Palo Alto High School junior Nandini Relan is trying a new way to cope with her boredom during the 90 minutes that seem to drag on for an eternity. Today, she’s twirling her uncapped pen with one hand while her other hand supports her drooping head and glassy eyes, her focus slowly giving out to anything but the lecture. Everything about her new class seems to be too easy for her.
Before she decided to drop a lane to this new reality, Relan could handle her honors class. The homework was highly difficult and time consuming, the labs required great care and quality work from partners, and the tests could seem unfair in the ways that they were challenging. But Relan was able to persevere, for the most part, so that she could deliver on the course load she had signed up for.
Then came tech week for Paly theater. “For about a week, you are at school until around 10 p.m. rehearsing for an upcoming show again and again and again,” Relan says. “During tech week, managing school work is obviously a lot tougher […] for the ‘Importance of Being Earnest,’ there was [an honors] test during the same week, and that [test] did not go well.”
As extracurricular and academic stress built up, Relan chose to drop from honors to the regular class, a common solution for many students. What Relan sought through laning down was a slight relief from some of the workload of her academic life. What she got was a class so reduced in its rigor that it was unrecognizable.
Unfortunately, many students say this is a regrettably familiar story.
The Problem
Supposedly, students in lower lanes should have the opportunity to work at a slower pace, and upper lanes provide kids with a chance to explore their interests and abilities to dive deeper into a subject. Therefore, the main difference between the regular and honors courses should be the depth that the subject is explored. In theory, the lower lanes offer not just different homework loads and learning speeds, but a variety of advantages for their academic success. In particular, the Trigonometry Advanced students are allowed to retake all their tests for a higher score, along with some teachers grading with a rubric rather than the traditional point-system, allowing full scores even on work with mistakes.
“It’s like jumping over a pond and then jumping over a lake,” says sophomore Kate Lee, who moved up lanes from freshman to sophomore year to return back to the lower lane. “There’s no middle.”

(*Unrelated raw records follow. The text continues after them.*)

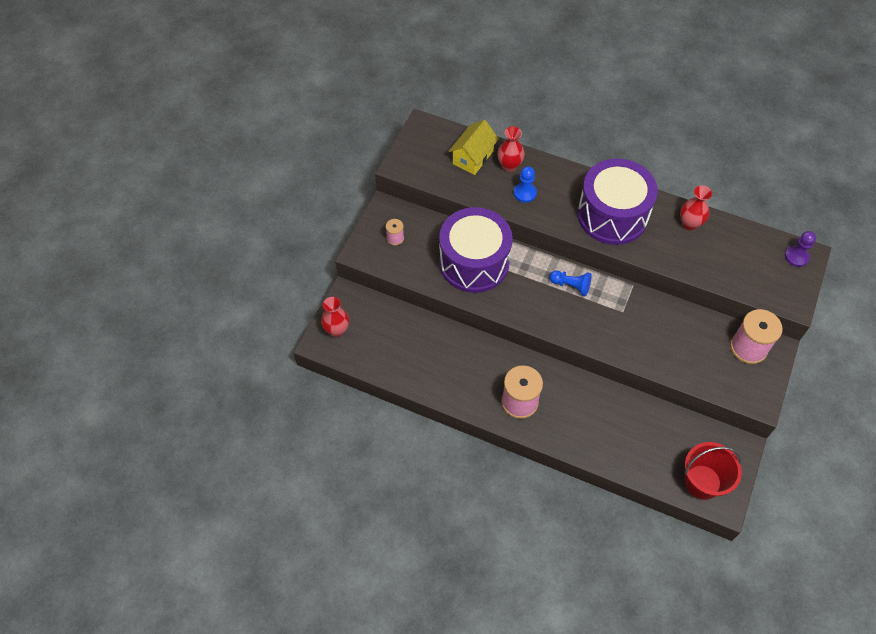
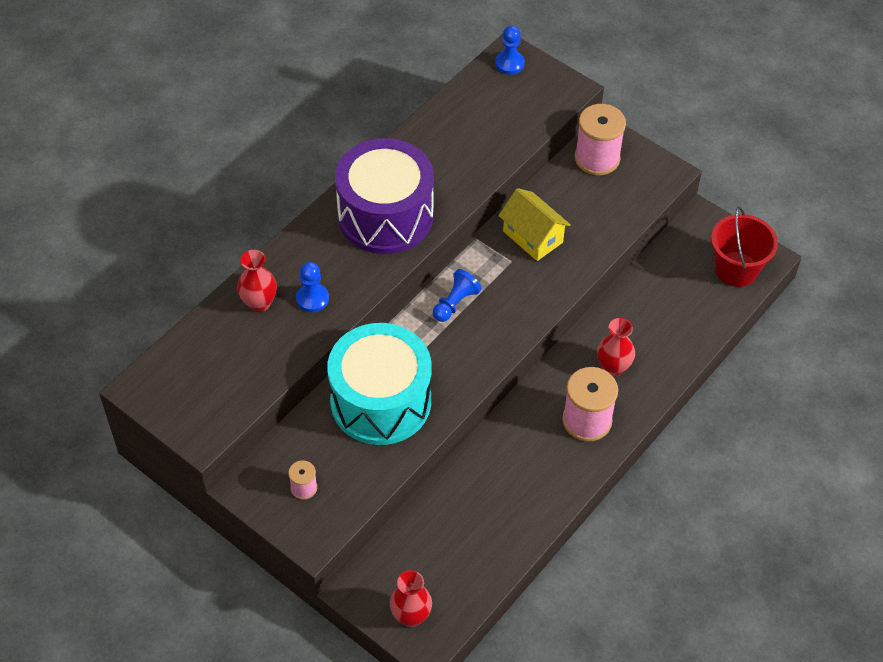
camera: 75 degrees left, 5 degrees down
(473, 157) = (226, 342): yellow house -> yellow house (533, 237)
(474, 262) = (381, 401): purple drum -> turquoise drum
(689, 224) = (428, 143): red vase -> red vase (613, 367)
(796, 256) = (509, 63): purple pawn -> blue pawn

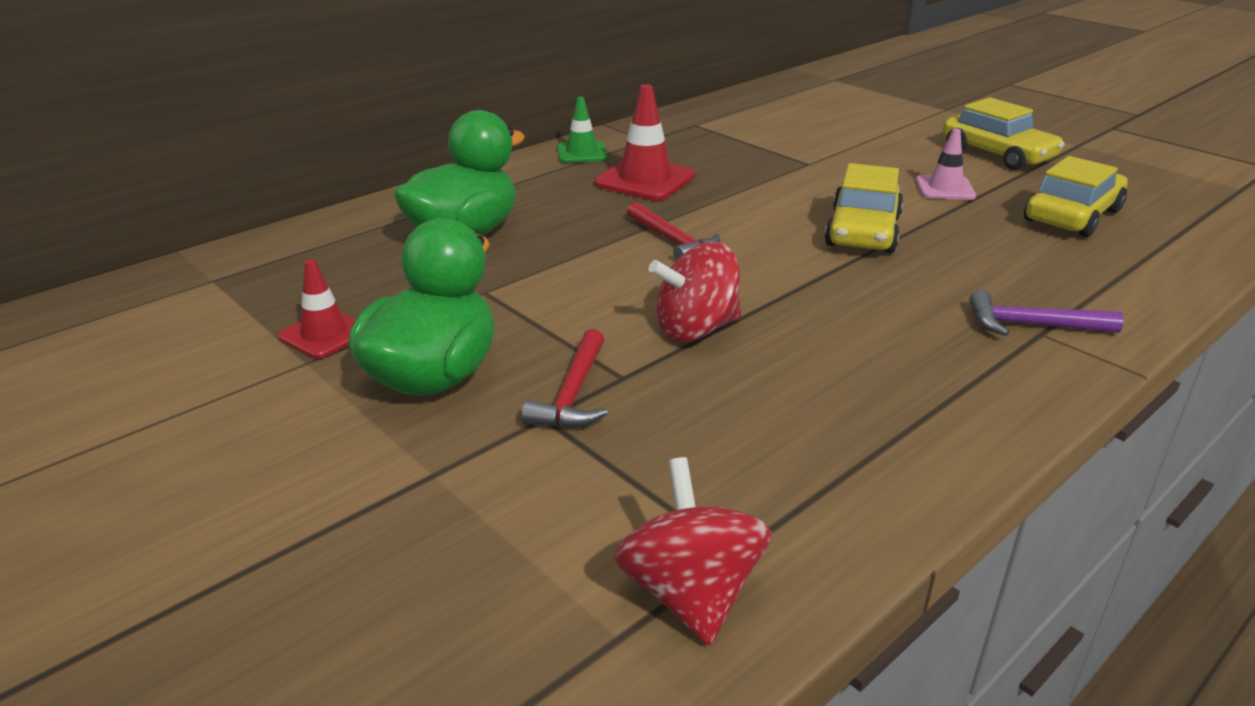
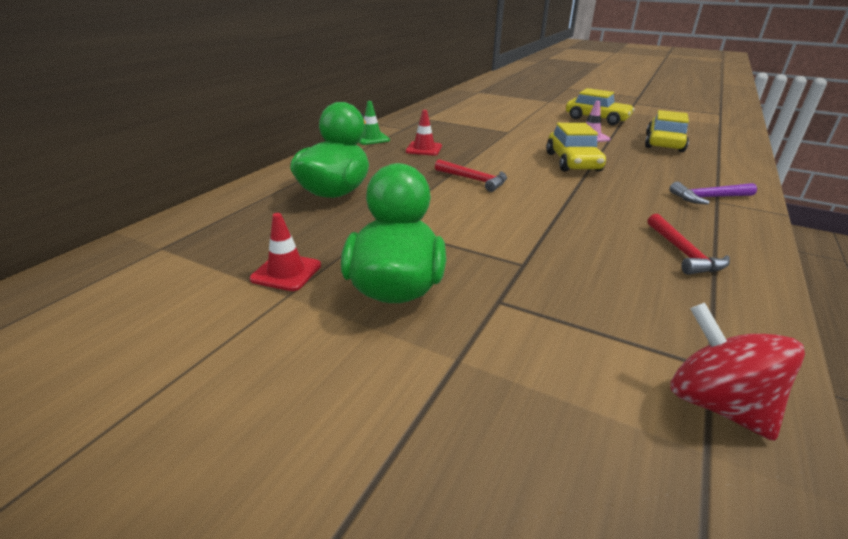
camera: 20 degrees left, 0 degrees up
(573, 394) = (503, 281): red hammer -> red hammer (683, 253)
(645, 180) = (424, 149): red traffic cone -> red traffic cone, size x0.63
(696, 329) = (538, 227): red spinning top -> none

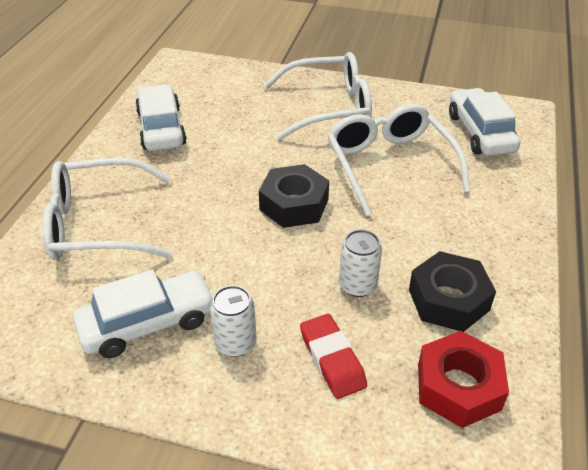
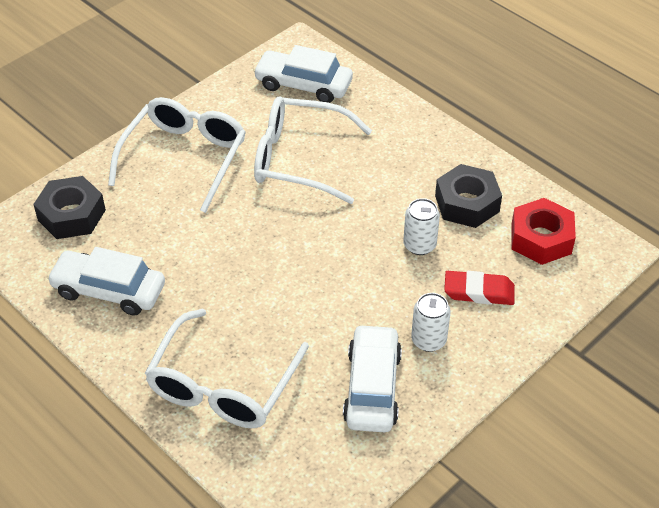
camera: 60 degrees left, 5 degrees up
(294, 204) = (301, 241): black nut -> black nut (71, 215)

“There is too much of a jump between a [math] normal course and an honors course,” junior Ryan Feitzinger says. “When I was in LA for school, there was a midlane course that did a better job of providing options to people with a variety of skill sets,” Feitzinger says. “The gap in the challenge between the two classes is just too big not to have anything in between.”
In particular, Ryan suggested that the math department needed to change around some of its courses. He believes that there is too much difference in rigor between Analysis and Introduction to Analysis and Calculus.
Students like Feitzinger, Lee, and Relan are among those affected by these changes, but others in the Paly community have their own opinions on the matter.
Teacher Talk
Students aren’t the only ones who have some complaints about the current laning system. Some of the faculty at Paly also don’t agree with some of the methods around laning. “I think that laning is a way of specializing and that specializing can become narrow,” says Erin Angell, Escape Literature teacher in the English department. “It can potentially restrict some students’ potential in academic achievement.”
Conversely, like students, teachers are divided in their opinion, with some standing behind the difference in low and high lanes.
“It’s like night and day,” says Misha Stempel, a Math Department teacher who has taught both the upper and lower lanes over her years at Paly and supports a noticeable gap between higher and lower classes. “If we make the lanes too similar, why would we have two different lanes?”
In the past, students who were enrolled in Geometry, a prerequisite math lane to Trigonometry and Algebra 2, were prepared and expected to take AP Calculus AB, the lower of Paly’s two highest calculus math classes largely reserved for seniors. Now, they are exempt from trigonometry altogether after taking Geometry. According to Stempel, the depth and vigor difference between math lanes used to be significantly lower, with the extra support and advantage in lower lanes being a more recent change implemented by the administration in order to better assist struggling students.
Perhaps now it is appropriate for Paly to review their decision of establishing such a difference between upper and lower lanes. Overwhelming student and faculty feedback points to the administration at Paly to not only consider opening new middle lanes, but to re-address how they choose to define and divide these lanes that often dictate students’ lives.
As for the present, “There are some ways to improve on the difference between regular, honors, and AP courses,” junior Kasra Orumchian says. “But, we need to be careful in making these changes because they could cause unwanted consequences.”